- _Directions_
Only one stretch of the records below should be repeated. It starts with the line containing "X315492Y17826D01*" and goes on through the line containing "X309898Y21595D01*", exactly as written.

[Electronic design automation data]
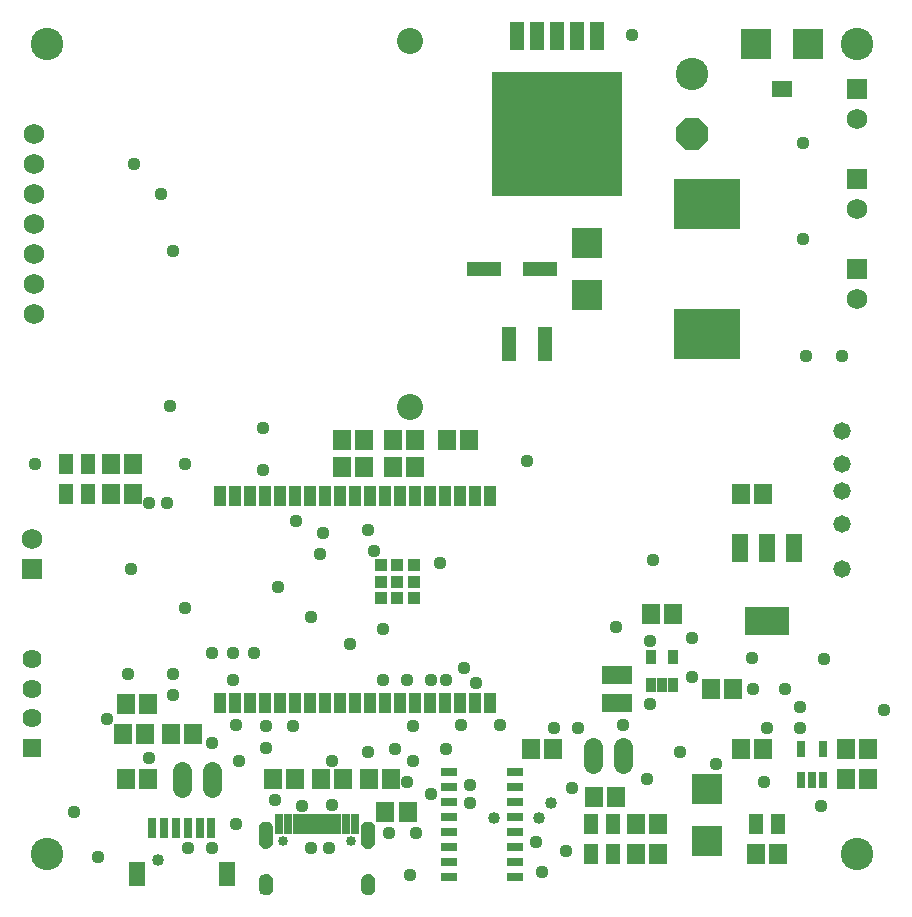
<source format=gbr>
G04 EAGLE Gerber RS-274X export*
G75*
%MOMM*%
%FSLAX34Y34*%
%LPD*%
%INSoldermask Top*%
%IPPOS*%
%AMOC8*
5,1,8,0,0,1.08239X$1,22.5*%
G01*
%ADD10C,2.743200*%
%ADD11P,2.969212X8X292.500000*%
%ADD12R,3.003200X1.203200*%
%ADD13R,1.303200X1.653200*%
%ADD14R,2.603200X2.603200*%
%ADD15R,1.203200X3.003200*%
%ADD16R,1.621200X1.621200*%
%ADD17C,1.621200*%
%ADD18R,11.003200X10.613200*%
%ADD19R,1.270000X2.362200*%
%ADD20R,1.422200X2.438200*%
%ADD21R,3.803200X2.403200*%
%ADD22C,1.727200*%
%ADD23C,2.203200*%
%ADD24R,0.803200X1.753200*%
%ADD25R,1.403200X2.003200*%
%ADD26R,1.733200X1.733200*%
%ADD27C,1.733200*%
%ADD28R,0.838200X1.473200*%
%ADD29R,5.703200X4.203200*%
%ADD30R,1.092200X1.701800*%
%ADD31R,1.092200X1.092200*%
%ADD32R,0.753200X1.403200*%
%ADD33R,0.903200X1.203200*%
%ADD34R,1.503200X1.703200*%
%ADD35R,2.603200X1.603200*%
%ADD36C,1.473200*%
%ADD37C,1.625600*%
%ADD38R,1.403200X0.803200*%
%ADD39R,0.503200X1.653200*%
%ADD40R,0.803200X1.653200*%
%ADD41R,0.753200X1.653200*%
%ADD42C,0.853200*%
%ADD43C,1.016000*%
%ADD44C,1.117600*%

G36*
X311184Y42883D02*
X311184Y42883D01*
X311190Y42889D01*
X311195Y42885D01*
X312425Y43250D01*
X312430Y43257D01*
X312435Y43255D01*
X313554Y43885D01*
X313557Y43892D01*
X313563Y43891D01*
X314513Y44754D01*
X314514Y44762D01*
X314520Y44762D01*
X315254Y45815D01*
X315254Y45823D01*
X315259Y45825D01*
X315741Y47015D01*
X315739Y47020D01*
X315743Y47023D01*
X315742Y47024D01*
X315744Y47025D01*
X315949Y48292D01*
X315946Y48297D01*
X315949Y48300D01*
X315949Y60300D01*
X315946Y60304D01*
X315949Y60307D01*
X315794Y61429D01*
X315789Y61434D01*
X315792Y61438D01*
X315421Y62509D01*
X315415Y62513D01*
X315417Y62518D01*
X314844Y63495D01*
X314838Y63498D01*
X314839Y63503D01*
X314086Y64350D01*
X314079Y64352D01*
X314079Y64357D01*
X313176Y65041D01*
X313169Y65041D01*
X313168Y65046D01*
X312149Y65541D01*
X312142Y65539D01*
X312140Y65544D01*
X311043Y65831D01*
X311037Y65828D01*
X311034Y65832D01*
X309903Y65899D01*
X309897Y65899D01*
X308766Y65832D01*
X308761Y65827D01*
X308757Y65831D01*
X307660Y65544D01*
X307656Y65538D01*
X307651Y65541D01*
X306632Y65046D01*
X306629Y65040D01*
X306624Y65041D01*
X305721Y64357D01*
X305719Y64350D01*
X305714Y64350D01*
X304961Y63503D01*
X304961Y63496D01*
X304956Y63495D01*
X304383Y62518D01*
X304384Y62515D01*
X304383Y62514D01*
X304384Y62513D01*
X304384Y62511D01*
X304379Y62509D01*
X304008Y61438D01*
X304010Y61433D01*
X304007Y61431D01*
X304007Y61430D01*
X304006Y61429D01*
X303851Y60307D01*
X303854Y60302D01*
X303851Y60300D01*
X303851Y48300D01*
X303854Y48295D01*
X303851Y48292D01*
X304056Y47025D01*
X304062Y47019D01*
X304059Y47015D01*
X304541Y45825D01*
X304548Y45821D01*
X304546Y45815D01*
X305280Y44762D01*
X305288Y44760D01*
X305287Y44754D01*
X306237Y43891D01*
X306246Y43890D01*
X306246Y43885D01*
X307365Y43255D01*
X307373Y43256D01*
X307375Y43250D01*
X308605Y42885D01*
X308613Y42888D01*
X308616Y42883D01*
X309897Y42801D01*
X309901Y42804D01*
X309903Y42801D01*
X311184Y42883D01*
G37*
G36*
X224784Y42883D02*
X224784Y42883D01*
X224790Y42889D01*
X224795Y42885D01*
X226025Y43250D01*
X226030Y43257D01*
X226035Y43255D01*
X227154Y43885D01*
X227157Y43892D01*
X227163Y43891D01*
X228113Y44754D01*
X228114Y44762D01*
X228120Y44762D01*
X228854Y45815D01*
X228854Y45823D01*
X228859Y45825D01*
X229341Y47015D01*
X229339Y47020D01*
X229343Y47023D01*
X229342Y47024D01*
X229344Y47025D01*
X229549Y48292D01*
X229546Y48297D01*
X229549Y48300D01*
X229549Y60300D01*
X229546Y60304D01*
X229549Y60307D01*
X229394Y61429D01*
X229389Y61434D01*
X229392Y61438D01*
X229021Y62509D01*
X229015Y62513D01*
X229017Y62518D01*
X228444Y63495D01*
X228438Y63498D01*
X228439Y63503D01*
X227686Y64350D01*
X227679Y64352D01*
X227679Y64357D01*
X226776Y65041D01*
X226769Y65041D01*
X226768Y65046D01*
X225749Y65541D01*
X225742Y65539D01*
X225740Y65544D01*
X224643Y65831D01*
X224637Y65828D01*
X224634Y65832D01*
X223503Y65899D01*
X223497Y65899D01*
X222366Y65832D01*
X222361Y65827D01*
X222357Y65831D01*
X221260Y65544D01*
X221256Y65538D01*
X221251Y65541D01*
X220232Y65046D01*
X220229Y65040D01*
X220224Y65041D01*
X219321Y64357D01*
X219319Y64350D01*
X219314Y64350D01*
X218561Y63503D01*
X218561Y63496D01*
X218556Y63495D01*
X217983Y62518D01*
X217984Y62515D01*
X217983Y62514D01*
X217984Y62513D01*
X217984Y62511D01*
X217979Y62509D01*
X217608Y61438D01*
X217610Y61433D01*
X217607Y61431D01*
X217607Y61430D01*
X217606Y61429D01*
X217451Y60307D01*
X217454Y60302D01*
X217451Y60300D01*
X217451Y48300D01*
X217454Y48295D01*
X217451Y48292D01*
X217656Y47025D01*
X217662Y47019D01*
X217659Y47015D01*
X218141Y45825D01*
X218148Y45821D01*
X218146Y45815D01*
X218880Y44762D01*
X218888Y44760D01*
X218887Y44754D01*
X219837Y43891D01*
X219846Y43890D01*
X219846Y43885D01*
X220965Y43255D01*
X220973Y43256D01*
X220975Y43250D01*
X222205Y42885D01*
X222213Y42888D01*
X222216Y42883D01*
X223497Y42801D01*
X223501Y42804D01*
X223503Y42801D01*
X224784Y42883D01*
G37*
G36*
X311071Y3611D02*
X311071Y3611D01*
X311076Y3616D01*
X311080Y3613D01*
X312203Y3948D01*
X312207Y3954D01*
X312211Y3952D01*
X313247Y4500D01*
X313250Y4506D01*
X313255Y4505D01*
X314163Y5244D01*
X314165Y5251D01*
X314170Y5251D01*
X314917Y6153D01*
X314917Y6161D01*
X314923Y6161D01*
X315479Y7192D01*
X315478Y7199D01*
X315483Y7201D01*
X315827Y8320D01*
X315825Y8327D01*
X315829Y8330D01*
X315949Y9495D01*
X315947Y9498D01*
X315949Y9500D01*
X315949Y15500D01*
X315947Y15503D01*
X315949Y15505D01*
X315838Y16681D01*
X315833Y16686D01*
X315836Y16690D01*
X315498Y17822D01*
X315492Y17826D01*
X315494Y17831D01*
X314942Y18875D01*
X314935Y18878D01*
X314937Y18883D01*
X314191Y19799D01*
X314184Y19800D01*
X314184Y19806D01*
X313275Y20559D01*
X313267Y20559D01*
X313267Y20564D01*
X312227Y21125D01*
X312220Y21124D01*
X312218Y21129D01*
X311089Y21476D01*
X311083Y21474D01*
X311080Y21478D01*
X309905Y21599D01*
X309898Y21595D01*
X309894Y21599D01*
X308554Y21442D01*
X308548Y21437D01*
X308543Y21440D01*
X307272Y20989D01*
X307267Y20982D01*
X307262Y20984D01*
X306123Y20262D01*
X306120Y20254D01*
X306114Y20255D01*
X305164Y19297D01*
X305163Y19289D01*
X305157Y19288D01*
X304444Y18143D01*
X304445Y18135D01*
X304439Y18133D01*
X303999Y16857D01*
X304001Y16850D01*
X303997Y16847D01*
X303851Y15505D01*
X303853Y15502D01*
X303851Y15500D01*
X303851Y9500D01*
X303853Y9497D01*
X303851Y9494D01*
X304006Y8165D01*
X304012Y8159D01*
X304009Y8155D01*
X304456Y6894D01*
X304463Y6889D01*
X304461Y6884D01*
X305178Y5754D01*
X305185Y5751D01*
X305184Y5745D01*
X306135Y4803D01*
X306143Y4802D01*
X306143Y4796D01*
X307279Y4089D01*
X307287Y4090D01*
X307289Y4084D01*
X308554Y3648D01*
X308559Y3649D01*
X308560Y3649D01*
X308563Y3649D01*
X308565Y3645D01*
X309895Y3501D01*
X309901Y3505D01*
X309905Y3501D01*
X311071Y3611D01*
G37*
G36*
X224671Y3611D02*
X224671Y3611D01*
X224676Y3616D01*
X224680Y3613D01*
X225803Y3948D01*
X225807Y3954D01*
X225811Y3952D01*
X226847Y4500D01*
X226850Y4506D01*
X226855Y4505D01*
X227763Y5244D01*
X227765Y5251D01*
X227770Y5251D01*
X228517Y6153D01*
X228517Y6161D01*
X228523Y6161D01*
X229079Y7192D01*
X229078Y7199D01*
X229083Y7201D01*
X229427Y8320D01*
X229425Y8327D01*
X229429Y8330D01*
X229549Y9495D01*
X229547Y9498D01*
X229549Y9500D01*
X229549Y15500D01*
X229547Y15503D01*
X229549Y15505D01*
X229438Y16681D01*
X229433Y16686D01*
X229436Y16690D01*
X229098Y17822D01*
X229092Y17826D01*
X229094Y17831D01*
X228542Y18875D01*
X228535Y18878D01*
X228537Y18883D01*
X227791Y19799D01*
X227784Y19800D01*
X227784Y19806D01*
X226875Y20559D01*
X226867Y20559D01*
X226867Y20564D01*
X225827Y21125D01*
X225820Y21124D01*
X225818Y21129D01*
X224689Y21476D01*
X224683Y21474D01*
X224680Y21478D01*
X223505Y21599D01*
X223498Y21595D01*
X223494Y21599D01*
X222154Y21442D01*
X222148Y21437D01*
X222143Y21440D01*
X220872Y20989D01*
X220867Y20982D01*
X220862Y20984D01*
X219723Y20262D01*
X219720Y20254D01*
X219714Y20255D01*
X218764Y19297D01*
X218763Y19289D01*
X218757Y19288D01*
X218044Y18143D01*
X218045Y18135D01*
X218039Y18133D01*
X217599Y16857D01*
X217601Y16850D01*
X217597Y16847D01*
X217451Y15505D01*
X217453Y15502D01*
X217451Y15500D01*
X217451Y9500D01*
X217453Y9497D01*
X217451Y9494D01*
X217606Y8165D01*
X217612Y8159D01*
X217609Y8155D01*
X218056Y6894D01*
X218063Y6889D01*
X218061Y6884D01*
X218778Y5754D01*
X218785Y5751D01*
X218784Y5745D01*
X219735Y4803D01*
X219743Y4802D01*
X219743Y4796D01*
X220879Y4089D01*
X220887Y4090D01*
X220889Y4084D01*
X222154Y3648D01*
X222159Y3649D01*
X222160Y3649D01*
X222163Y3649D01*
X222165Y3645D01*
X223495Y3501D01*
X223501Y3505D01*
X223505Y3501D01*
X224671Y3611D01*
G37*
D10*
X38100Y38100D03*
X723900Y38100D03*
X38100Y723900D03*
X723900Y723900D03*
X584200Y698500D03*
D11*
X584200Y647700D03*
D12*
X408300Y533400D03*
X455300Y533400D03*
D13*
X54500Y342900D03*
X72500Y342900D03*
X54500Y368300D03*
X72500Y368300D03*
D14*
X495300Y555400D03*
X495300Y511400D03*
X638400Y723900D03*
X682400Y723900D03*
D15*
X459500Y469900D03*
X429500Y469900D03*
D16*
X25400Y128270D03*
D17*
X25400Y153270D03*
X25400Y178270D03*
X25400Y203270D03*
D18*
X469900Y647700D03*
D19*
X503936Y731012D03*
X486918Y731012D03*
X469900Y731012D03*
X452882Y731012D03*
X435864Y731012D03*
D20*
X670810Y297690D03*
X647700Y297690D03*
X624590Y297690D03*
D21*
X647700Y235710D03*
D22*
X27500Y571500D03*
X27500Y546100D03*
X27500Y520700D03*
X27500Y495300D03*
X27500Y596900D03*
X27500Y622300D03*
X27500Y647700D03*
D23*
X345500Y416500D03*
X345500Y726500D03*
D24*
X177400Y60450D03*
X167400Y60450D03*
X157400Y60450D03*
X147400Y60450D03*
X137400Y60450D03*
X127400Y60450D03*
D25*
X190400Y21700D03*
X114400Y21700D03*
D26*
X723900Y609600D03*
D27*
X723900Y584200D03*
D28*
X664464Y685800D03*
X656336Y685800D03*
D29*
X596900Y588400D03*
X596900Y478400D03*
D30*
X412801Y341503D03*
X400101Y341503D03*
X387401Y341503D03*
X374701Y341503D03*
X362001Y341503D03*
X349301Y341503D03*
X336601Y341503D03*
X323901Y341503D03*
X311201Y341503D03*
X298501Y341503D03*
X285801Y341503D03*
X273101Y341503D03*
X260401Y341503D03*
X247701Y341503D03*
X235001Y341503D03*
X222301Y341503D03*
X209601Y341503D03*
X196901Y341503D03*
X184201Y341503D03*
X184201Y166497D03*
X196901Y166497D03*
X209601Y166497D03*
X222301Y166497D03*
X235001Y166497D03*
X247701Y166497D03*
X260401Y166497D03*
X273101Y166497D03*
X285801Y166497D03*
X298501Y166497D03*
X311201Y166497D03*
X323901Y166497D03*
X336601Y166497D03*
X349301Y166497D03*
X362001Y166497D03*
X374701Y166497D03*
X387401Y166497D03*
X400101Y166497D03*
X412801Y166497D03*
D31*
X334823Y269037D03*
X348818Y283032D03*
X348818Y255041D03*
X348818Y269037D03*
X334823Y283032D03*
X334823Y255041D03*
X320827Y283032D03*
X320827Y269037D03*
X320827Y255041D03*
D32*
X676300Y101299D03*
X685800Y101299D03*
X695300Y101299D03*
X695300Y127301D03*
X676300Y127301D03*
D33*
X549300Y181040D03*
X558800Y181040D03*
X568300Y181040D03*
X568300Y205040D03*
X549300Y205040D03*
D34*
X619100Y177800D03*
X600100Y177800D03*
X568300Y241300D03*
X549300Y241300D03*
D35*
X520700Y165800D03*
X520700Y189800D03*
D36*
X711200Y345440D03*
X711200Y317500D03*
X711200Y279400D03*
D37*
X177800Y108712D02*
X177800Y94488D01*
X152400Y94488D02*
X152400Y108712D01*
D26*
X25400Y279400D03*
D27*
X25400Y304800D03*
D26*
X723900Y533400D03*
D27*
X723900Y508000D03*
D38*
X378400Y107950D03*
X378400Y95250D03*
X378400Y82550D03*
X378400Y69850D03*
X378400Y57150D03*
X378400Y44450D03*
X378400Y31750D03*
X378400Y19050D03*
X434400Y19050D03*
X434400Y31750D03*
X434400Y44450D03*
X434400Y57150D03*
X434400Y69850D03*
X434400Y82550D03*
X434400Y95250D03*
X434400Y107950D03*
D39*
X274200Y63500D03*
X269200Y63500D03*
D40*
X298950Y63500D03*
D41*
X291200Y63500D03*
D39*
X284200Y63500D03*
X279200Y63500D03*
X259200Y63500D03*
X264200Y63500D03*
D40*
X234450Y63500D03*
D41*
X242200Y63500D03*
D39*
X249200Y63500D03*
X254200Y63500D03*
D42*
X237800Y49050D03*
X295600Y49050D03*
D34*
X288900Y101600D03*
X269900Y101600D03*
X248260Y101600D03*
X229260Y101600D03*
X310540Y101600D03*
X329540Y101600D03*
X343510Y73660D03*
X324510Y73660D03*
X447700Y127000D03*
X466700Y127000D03*
D26*
X723900Y685800D03*
D27*
X723900Y660400D03*
D13*
X638700Y63500D03*
X656700Y63500D03*
X499000Y63500D03*
X517000Y63500D03*
X499000Y38100D03*
X517000Y38100D03*
D34*
X330860Y388620D03*
X349860Y388620D03*
X376580Y388620D03*
X395580Y388620D03*
X111100Y342900D03*
X92100Y342900D03*
X111100Y368300D03*
X92100Y368300D03*
X142900Y139700D03*
X161900Y139700D03*
X638200Y38100D03*
X657200Y38100D03*
X625500Y127000D03*
X644500Y127000D03*
X121260Y139700D03*
X102260Y139700D03*
X123800Y165100D03*
X104800Y165100D03*
X287680Y388620D03*
X306680Y388620D03*
X536600Y63500D03*
X555600Y63500D03*
X536600Y38100D03*
X555600Y38100D03*
X714400Y127000D03*
X733400Y127000D03*
X714400Y101600D03*
X733400Y101600D03*
X644500Y342900D03*
X625500Y342900D03*
X306680Y365760D03*
X287680Y365760D03*
X349860Y365760D03*
X330860Y365760D03*
X104800Y101600D03*
X123800Y101600D03*
X520040Y86360D03*
X501040Y86360D03*
D14*
X596900Y93120D03*
X596900Y49120D03*
D36*
X711200Y368300D03*
X711200Y396240D03*
D37*
X500380Y129032D02*
X500380Y114808D01*
X525780Y114808D02*
X525780Y129032D01*
D43*
X464820Y81280D03*
X132080Y33020D03*
D44*
X124460Y119380D03*
X144780Y172720D03*
X223520Y128016D03*
X246380Y146304D03*
D43*
X416560Y68580D03*
X454660Y68580D03*
D44*
X109220Y279400D03*
X154940Y368300D03*
X271780Y309880D03*
X309880Y312420D03*
X269240Y292100D03*
X314960Y294640D03*
X177800Y43180D03*
X396240Y81280D03*
X375920Y185420D03*
X375920Y127000D03*
X157480Y43180D03*
X477520Y40640D03*
X342900Y99060D03*
X396240Y96520D03*
X363220Y185420D03*
X546100Y101600D03*
X482600Y93980D03*
X695960Y203200D03*
X634746Y204470D03*
X604520Y114300D03*
X675640Y162560D03*
X142240Y417576D03*
X144780Y548640D03*
X195580Y185420D03*
X195580Y208280D03*
X124460Y335280D03*
X111760Y622300D03*
X322580Y185420D03*
X213360Y208280D03*
X139700Y335280D03*
X134620Y596900D03*
X106680Y190500D03*
X144780Y190500D03*
X88900Y152400D03*
X294640Y215900D03*
X220980Y363220D03*
X370840Y284480D03*
X645160Y99060D03*
X584200Y187960D03*
X551180Y287020D03*
X421640Y147320D03*
X322580Y228600D03*
X693420Y78740D03*
X444500Y370840D03*
X467360Y144780D03*
X347980Y116840D03*
X452120Y48260D03*
X261620Y238760D03*
X154940Y246380D03*
X198120Y147320D03*
X309880Y124460D03*
X198120Y63500D03*
X327660Y55880D03*
X345440Y20320D03*
X81280Y35560D03*
X584200Y220980D03*
X220980Y398780D03*
X678180Y640080D03*
X678180Y558800D03*
X680720Y459740D03*
X533400Y731520D03*
X200660Y116840D03*
X248920Y320040D03*
X233680Y264160D03*
X177800Y208280D03*
X177800Y132080D03*
X548640Y218440D03*
X519738Y230178D03*
X223520Y146304D03*
X388620Y147320D03*
X347980Y146304D03*
X254116Y78624D03*
X231140Y83820D03*
X279400Y79756D03*
X279400Y116840D03*
X261620Y43180D03*
X277272Y43180D03*
X350520Y55880D03*
X574040Y124460D03*
X401320Y182880D03*
X675640Y144780D03*
X647700Y144780D03*
X662940Y177800D03*
X636016Y177800D03*
X487680Y144780D03*
X457200Y22860D03*
X363220Y89154D03*
X746760Y160020D03*
X711200Y459740D03*
X27940Y368300D03*
X60960Y73660D03*
X342900Y185420D03*
X332740Y127000D03*
X391160Y195580D03*
X525780Y147320D03*
X548640Y165100D03*
M02*

</source>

- _Expected answer_
X315492Y17826D01*
X315494Y17831D01*
X314942Y18875D01*
X314935Y18878D01*
X314937Y18883D01*
X314191Y19799D01*
X314184Y19800D01*
X314184Y19806D01*
X313275Y20559D01*
X313267Y20559D01*
X313267Y20564D01*
X312227Y21125D01*
X312220Y21124D01*
X312218Y21129D01*
X311089Y21476D01*
X311083Y21474D01*
X311080Y21478D01*
X309905Y21599D01*
X309898Y21595D01*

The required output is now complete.